Figure 3. Experimental validation of Nova and Fox combinatorial regulation

(A) Schematic representation of exon 8 (E8) to exon 10 (E10) of the Gabrg2 minigene (26). The CLIP tags, YCAY clusters and UGCAUG elements are shown above the cartoon. Sequences flanking Nova (shaded in green) and Fox (shaded in red) binding sites are shown. Mutations used to disrupt the Nova and Fox binding sites are indicated above the sequence. (B) After transfection of 293T cells with the Gabrg2 minigene in the presence of the indicated amounts (in ug) of Control (Ctrl), Nova1, or Fox2 expression plasmids, cells were analyzed for the indicated proteins by immunoblot and for Gabrg2 E9 splicing by RT-PCR with primers flanking E9. RT-PCR yielded the larger E9 included and smaller E9 excluded isoforms, as indicated (middle panel), and the inclusion level was quantitated in the bar graph (right panel); error bars represent standard errors estimated from two biological replicates. (C) Two additional examples of exons under Nova1 and Fox2 combinatorial regulation. For each panel, the AS region, CLIP tags, YCAY clusters and UGCAUAG elements are shown as in (A). The RT-PCR analysis is shown in the middle, with alternative isoforms indicated. The four lanes represent control cells, and cells transfected with Nova1 (0.5 µg), Fox2 (0.5 µg) and both proteins (0.25 µg +0.25 µg), respectively.

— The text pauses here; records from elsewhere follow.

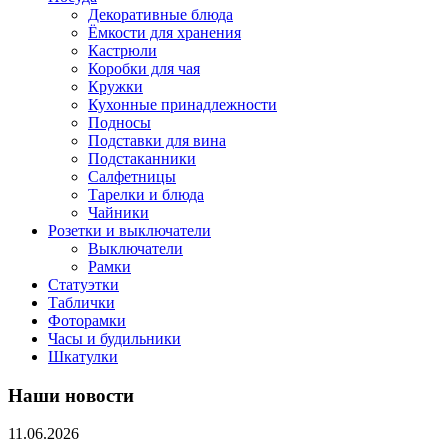
Декоративные блюда
Ёмкости для хранения
Кастрюли
Коробки для чая
Кружки
Кухонные принадлежности
Подносы
Подставки для вина
Подстаканники
Салфетницы
Тарелки и блюда
Чайники
Розетки и выключатели
Выключатели
Рамки
Статуэтки
Таблички
Фоторамки
Часы и будильники
Шкатулки
Наши новости
11.06.2026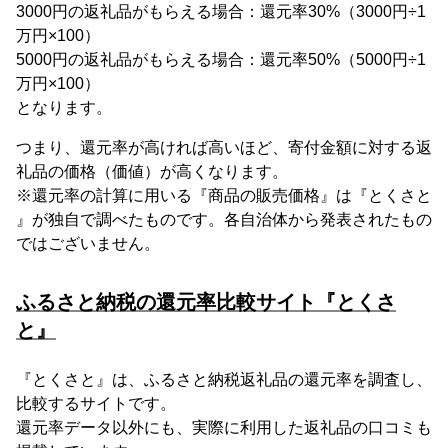
3000円の返礼品がもらえる場合：還元率30%（3000円÷1
万円×100）
5000円の返礼品がもらえる場合：還元率50%（5000円÷1
万円×100）
となります。
つまり、還元率が高ければ高いほど、寄付金額に対する返
礼品の価格（価値）が高くなります。
※還元率の計算に用いる『商品の販売価格』は『とくさと
』が独自で調べたものです。各自治体から発表されたもの
ではございません。
ふるさと納税の還元率比較サイト『とくさ
と』
『とくさと』は、ふるさと納税返礼品の還元率を調査し、
比較するサイトです。
還元率データ以外にも、実際に利用した返礼品の口コミも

The quantitated splicing changes (ΔI), are shown on the right, with averages and standard errors estimated from four replicates.

Figure 4. Nova target AS switches protein phosphorylation

(A) Percentage of phosphoproteins for different sets of genes. (B) Percentage of experimentally determined phosphorylation sites per amino acid for different sets of exons. Different groups in (A) and (B) were compared by a Fisher’s exact test, respectively. (C) A model of Nova AS regulation to control protein phosphorylation patterns, a mechanism to modulate downstream protein-protein interactions and synaptic functions.